Rejoindre ce feu ne consiste pas nécessairement à croire en un dieu, ni au contraire à le supprimer, mais à conserver en soi cette tension qui donne son intensité métaphysique à notre vie. À loger son langage là, au cœur de la contradiction, dans cet abîme qu’on ne peut habiter, et qui exige de soi l’impossible.

J’aime le Christ
et le Marquis
de Sade

La pieuserie m’a toujours semblé une facilité aveugle, une manière commode de sortir de l’angoisse, de ne pas avoir fait le tour de la question, de ne pas vouloir affronter la dimension terrible de la vie ; à l’inverse l’athéisme relève d’une forfanterie impuissante, une manière de « bricoler dans l’incurable », comme dit Cioran, en se contentant d’une liberté encagée, privée d’infini (le seul véritable athée, ce serait le Marquis de Sade, qui repousse toutes les limites au point de souhaiter détruire le monde).

◆ Données fournies
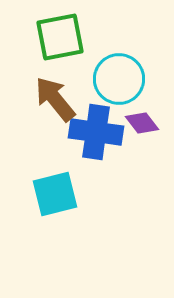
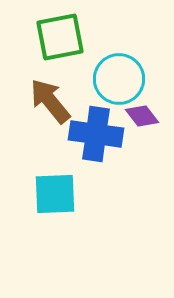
brown arrow: moved 5 px left, 2 px down
purple diamond: moved 7 px up
blue cross: moved 2 px down
cyan square: rotated 12 degrees clockwise
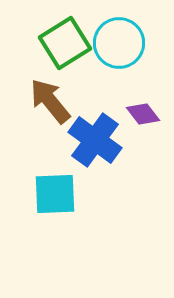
green square: moved 5 px right, 6 px down; rotated 21 degrees counterclockwise
cyan circle: moved 36 px up
purple diamond: moved 1 px right, 2 px up
blue cross: moved 1 px left, 6 px down; rotated 28 degrees clockwise
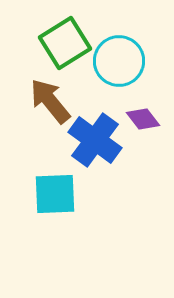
cyan circle: moved 18 px down
purple diamond: moved 5 px down
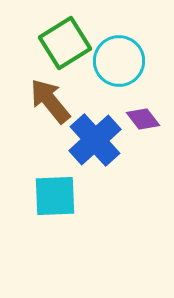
blue cross: rotated 12 degrees clockwise
cyan square: moved 2 px down
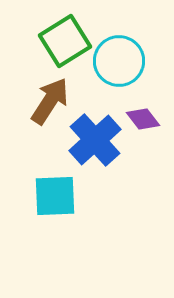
green square: moved 2 px up
brown arrow: rotated 72 degrees clockwise
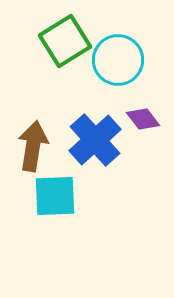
cyan circle: moved 1 px left, 1 px up
brown arrow: moved 17 px left, 45 px down; rotated 24 degrees counterclockwise
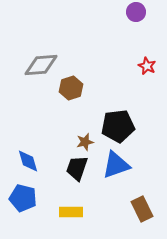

◆ Consigne
Rédigez la suite du texte sur la croyance et l'athéisme à partir de sa dernière phrase. Les enregistrements constituent un matériau indépendant du texte.

◆ Réponse
Je ne me satisfais d’aucun de ces deux mensonges : la religion, l’athéisme. À la manière dont un esprit se satisfait, on reconnaît l’étendue de sa perte : j’adresse cette phrase aussi bien aux croyants qu’à ceux qui ne veulent croire en rien. Les humains se satisfont, autrement dit, ils se branlent dans leurs certitudes : ils se croient « libres ». alors même qu’ils n’ont accès à rien. Le fait de se satisfaire les enchaîne dans un esclavage qui les livre en pâture à notre monde, c’est-à-dire à un dispositif planétaire où tout communique et s’annule à chaque instant, où l’on étouffe dans l’absence de gratuité. Finalement, les croyants et les athées se toisent en miroir ; ils ne sont que les figures inversées d’un même monde. Je ne fais pas partie de ce monde : je veux vivre dans l’intranquillité de la non-certitude, je veux errer sans pouvoir me raccrocher à rien, je veux garder les yeux ouverts sur tout.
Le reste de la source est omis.